REQUIRED WORK:
Copy out the rows between the line containing "right wrist: (138, 32, -2)" and the line containing "right ankle: (223, 152, -17)", inclusive, exactly as they stand.

DATA TO USE:
----------------
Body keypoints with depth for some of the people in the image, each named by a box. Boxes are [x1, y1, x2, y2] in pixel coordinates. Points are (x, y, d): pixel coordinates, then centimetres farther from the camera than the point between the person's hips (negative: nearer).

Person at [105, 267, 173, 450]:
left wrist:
----------------
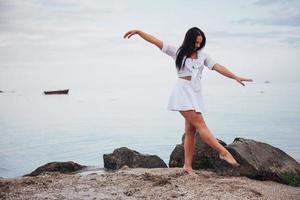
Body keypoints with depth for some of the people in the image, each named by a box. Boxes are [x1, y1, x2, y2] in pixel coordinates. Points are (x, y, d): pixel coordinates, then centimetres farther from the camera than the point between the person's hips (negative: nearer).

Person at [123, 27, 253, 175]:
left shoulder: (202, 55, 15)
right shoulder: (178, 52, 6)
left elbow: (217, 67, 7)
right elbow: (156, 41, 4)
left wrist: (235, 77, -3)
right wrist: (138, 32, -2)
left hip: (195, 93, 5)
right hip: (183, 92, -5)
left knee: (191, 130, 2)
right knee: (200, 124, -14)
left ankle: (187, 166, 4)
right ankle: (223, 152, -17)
----------------
RESULT BELOW:
right wrist: (138, 32, -2)
left hip: (195, 93, 5)
right hip: (183, 92, -5)
left knee: (191, 130, 2)
right knee: (200, 124, -14)
left ankle: (187, 166, 4)
right ankle: (223, 152, -17)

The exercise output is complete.